The Streamlit application provides a user-friendly interface for uploading images, generating descriptions, and approving them. Detailed instructions on using the application will be available within the Streamlit app itself.

### Selecting Predefined Templates

1. In the Streamlit app, navigate to the "Output Format" section.
2. Select a predefined template from the dropdown menu. Available templates include JSON, YAML, and Plain Text.
3. Customize the selected template by editing the configuration string in the "Output Configuration" text area.

### Previewing and Downloading the Generated Output

1. After generating the output, a preview section will display the generated output before finalizing it.
2. Make adjustments to the configuration string and see the changes reflected in real-time.
3. Download the generated output in different formats (e.g., JSON, YAML, text) using the provided download options.

### Saving and Loading Custom Templates

1. In the Streamlit app, navigate to the "Template Management" section in the sidebar.
2. Enter a template name and content, then click "Save Template" to save the custom template.
3. To load a saved template, select it from the dropdown menu and click "Load Template".
4. To delete a saved template, select it from the dropdown menu and click "Delete Template".

## Caching Mechanism and Optimizations

### Caching Expensive Operations

To improve performance, the application uses `st.experimental_memo` to cache expensive operations like model loading.

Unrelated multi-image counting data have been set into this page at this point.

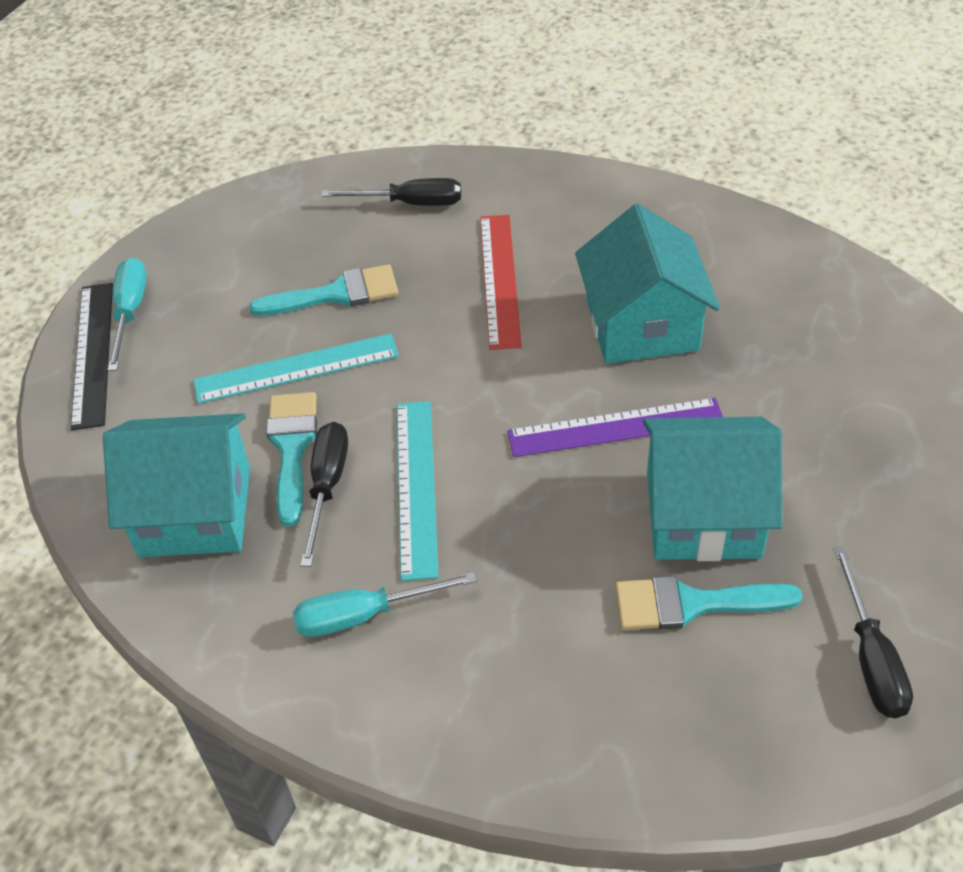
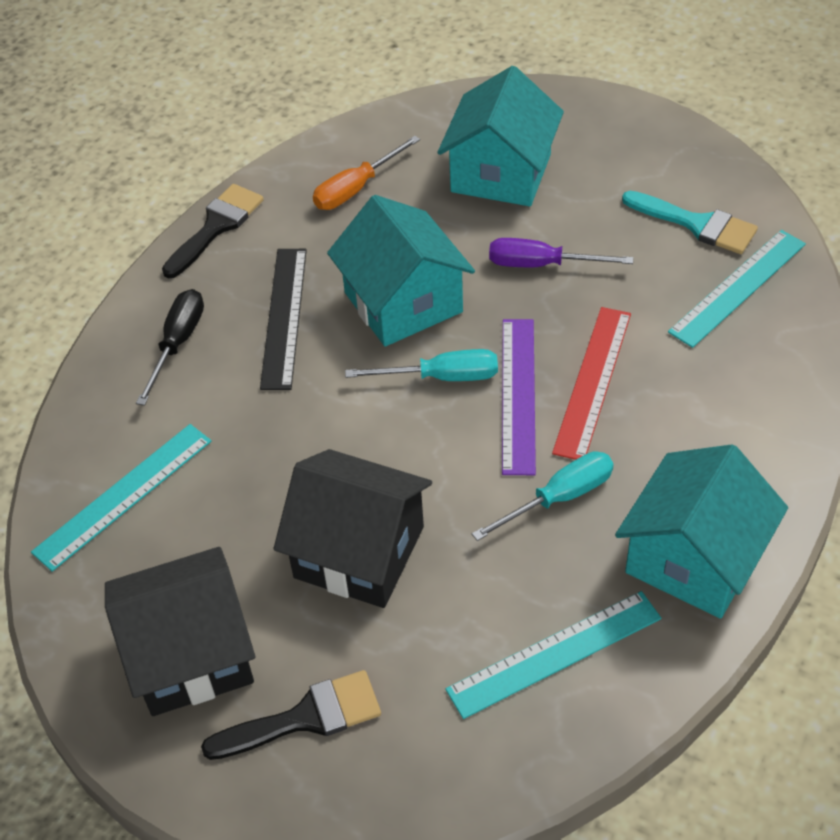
black brush: none = 0 -> [162,184,264,278] [201,670,381,760] = 2
black house: none = 0 -> [105,547,255,716] [274,449,432,608] = 2
black screwdriver: [300,422,348,567] [322,178,461,206] [834,546,913,718] = 3 -> [136,289,204,406] = 1
orange screwdriver: none = 0 -> [313,136,420,210] = 1
purple screwdriver: none = 0 -> [489,238,634,267] = 1
turquoise brush: [249,264,398,316] [267,392,317,527] [615,575,802,630] = 3 -> [622,191,758,254] = 1
turquoise ruler: [193,334,399,404] [397,401,439,581] = 2 -> [31,424,212,572] [445,591,661,719] [668,230,806,348] = 3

This prevents the need to reload models every time the app reruns, significantly reducing the load time.

### Caching API Clients

The application uses `st.experimental_singleton` to cache API clients. This ensures that the API clients are only initialized once, reducing the overhead of creating new instances for each run.

### Optimized Image Handling

Images are resized and compressed before processing to reduce the amount of data being handled. This improves the performance of image processing tasks and reduces memory usage. Efficient image encoding and decoding techniques from `src/utils/image_utils.py` are utilized to minimize the overhead of handling large image files.

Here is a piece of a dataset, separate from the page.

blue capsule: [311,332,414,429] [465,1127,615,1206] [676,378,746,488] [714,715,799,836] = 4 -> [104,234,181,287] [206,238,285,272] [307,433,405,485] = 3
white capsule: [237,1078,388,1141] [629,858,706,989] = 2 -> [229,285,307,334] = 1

### Multithreading for Caching and Saving Approved Images

The application uses multithreading to handle the caching and saving of approved images. This is implemented in the `save_approved_images` method in `src/image_description.py`. By performing these tasks concurrently with other operations, the overall performance of the application is improved, especially when dealing with a large number of images.

## Contributing

Contributions are welcome! Please open an issue or submit a pull request.

## License

This project is licensed under the MIT License.